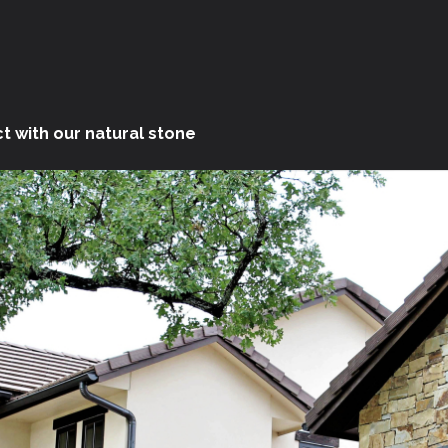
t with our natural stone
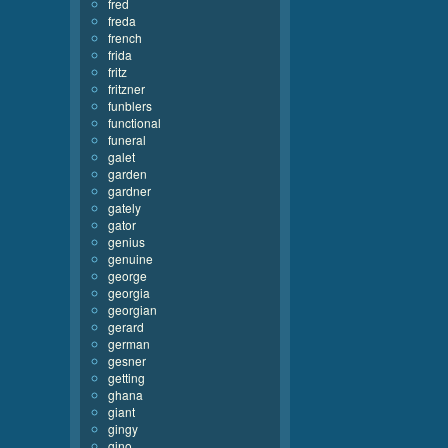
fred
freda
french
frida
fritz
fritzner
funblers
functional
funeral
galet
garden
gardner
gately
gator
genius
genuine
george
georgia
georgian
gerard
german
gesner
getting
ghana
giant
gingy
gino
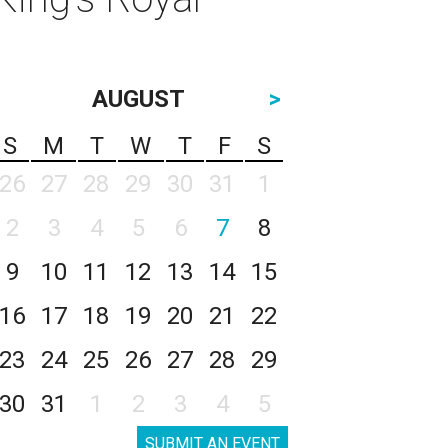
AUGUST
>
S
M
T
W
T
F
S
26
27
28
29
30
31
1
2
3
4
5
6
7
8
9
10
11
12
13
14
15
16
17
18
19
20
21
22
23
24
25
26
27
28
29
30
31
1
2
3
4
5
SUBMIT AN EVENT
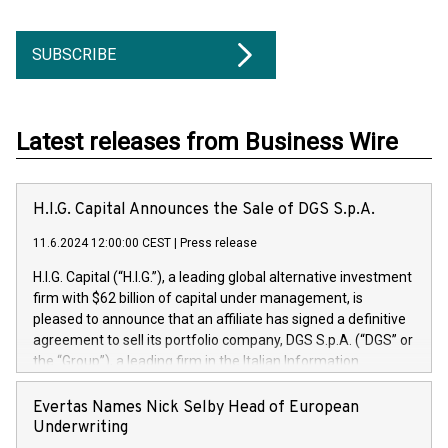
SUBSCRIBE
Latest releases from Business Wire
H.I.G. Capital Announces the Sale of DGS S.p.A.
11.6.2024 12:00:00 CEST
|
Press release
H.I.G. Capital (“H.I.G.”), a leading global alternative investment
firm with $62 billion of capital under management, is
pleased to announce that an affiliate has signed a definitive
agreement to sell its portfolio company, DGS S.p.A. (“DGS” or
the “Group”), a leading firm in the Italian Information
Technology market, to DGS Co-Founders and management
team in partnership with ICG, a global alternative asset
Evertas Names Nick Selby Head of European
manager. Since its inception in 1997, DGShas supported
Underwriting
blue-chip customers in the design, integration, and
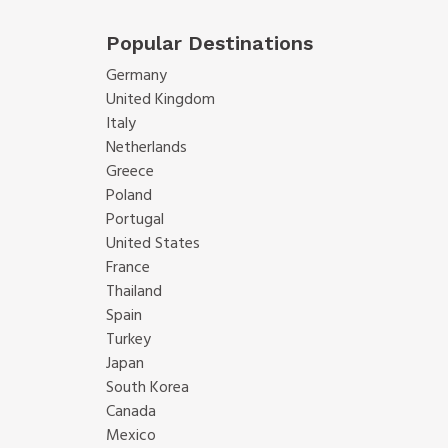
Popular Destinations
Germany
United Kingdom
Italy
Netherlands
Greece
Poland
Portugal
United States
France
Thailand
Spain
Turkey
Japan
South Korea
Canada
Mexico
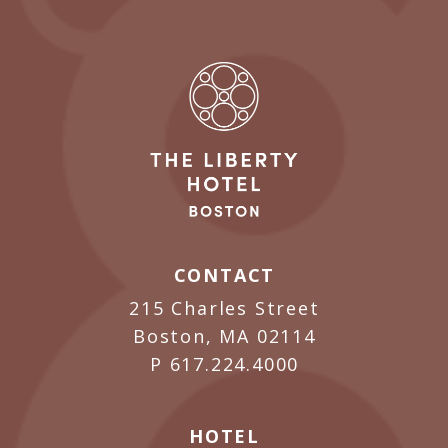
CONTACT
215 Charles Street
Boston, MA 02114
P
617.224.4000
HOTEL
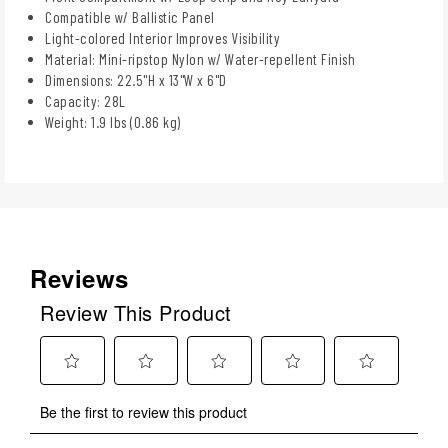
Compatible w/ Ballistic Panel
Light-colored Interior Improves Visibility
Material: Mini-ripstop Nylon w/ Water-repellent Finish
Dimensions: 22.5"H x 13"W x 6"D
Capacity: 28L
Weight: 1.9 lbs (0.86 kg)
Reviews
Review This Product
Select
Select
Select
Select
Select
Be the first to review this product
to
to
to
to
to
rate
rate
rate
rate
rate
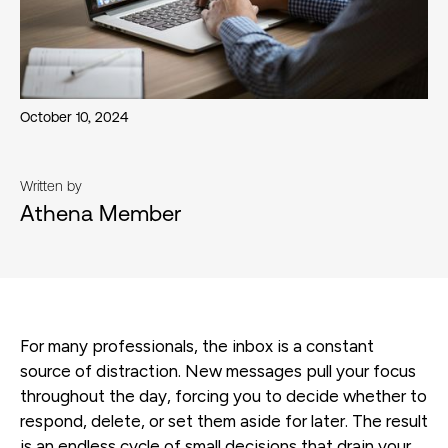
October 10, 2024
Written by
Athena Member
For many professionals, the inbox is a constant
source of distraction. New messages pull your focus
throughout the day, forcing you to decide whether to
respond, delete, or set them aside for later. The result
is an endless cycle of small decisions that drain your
******
**Exercise prompt:**
Reproduce the whole listing verbatim and keep all pictures out of it.

**Answer box:**
t with our natural stone
fred
freda
french
frida
fritz
fritzner
funblers
functional
funeral
galet
garden
gardner
gately
gator
genius
genuine
george
georgia
georgian
gerard
german
gesner
getting
ghana
giant
gingy
gino
AUGUST
>
S
M
T
W
T
F
S
26
27
28
29
30
31
1
2
3
4
5
6
7
8
9
10
11
12
13
14
15
16
17
18
19
20
21
22
23
24
25
26
27
28
29
30
31
1
2
3
4
5
SUBMIT AN EVENT
SUBSCRIBE
Latest releases from Business Wire
H.I.G. Capital Announces the Sale of DGS S.p.A.
11.6.2024 12:00:00 CEST
|
Press release
H.I.G. Capital (“H.I.G.”), a leading global alternative investment
firm with $62 billion of capital under management, is
pleased to announce that an affiliate has signed a definitive
agreement to sell its portfolio company, DGS S.p.A. (“DGS” or
the “Group”), a leading firm in the Italian Information
Technology market, to DGS Co-Founders and management
team in partnership with ICG, a global alternative asset
Evertas Names Nick Selby Head of European
manager. Since its inception in 1997, DGShas supported
Underwriting
blue-chip customers in the design, integration, and
Popular Destinations
Germany
United Kingdom
Italy
Netherlands
Greece
Poland
Portugal
United States
France
Thailand
Spain
Turkey
Japan
South Korea
Canada
Mexico
CONTACT
215 Charles Street
Boston, MA 02114
P
617.224.4000
HOTEL
Compatible w/ Ballistic Panel
Light-colored Interior Improves Visibility
Material: Mini-ripstop Nylon w/ Water-repellent Finish
Dimensions: 22.5"H x 13"W x 6"D
Capacity: 28L
Weight: 1.9 lbs (0.86 kg)
Reviews
Review This Product
Select
Select
Select
Select
Select
Be the first to review this product
to
to
to
to
to
rate
rate
rate
rate
rate
October 10, 2024
Written by
Athena Member
For many professionals, the inbox is a constant
source of distraction. New messages pull your focus
throughout the day, forcing you to decide whether to
respond, delete, or set them aside for later. The result
is an endless cycle of small decisions that drain your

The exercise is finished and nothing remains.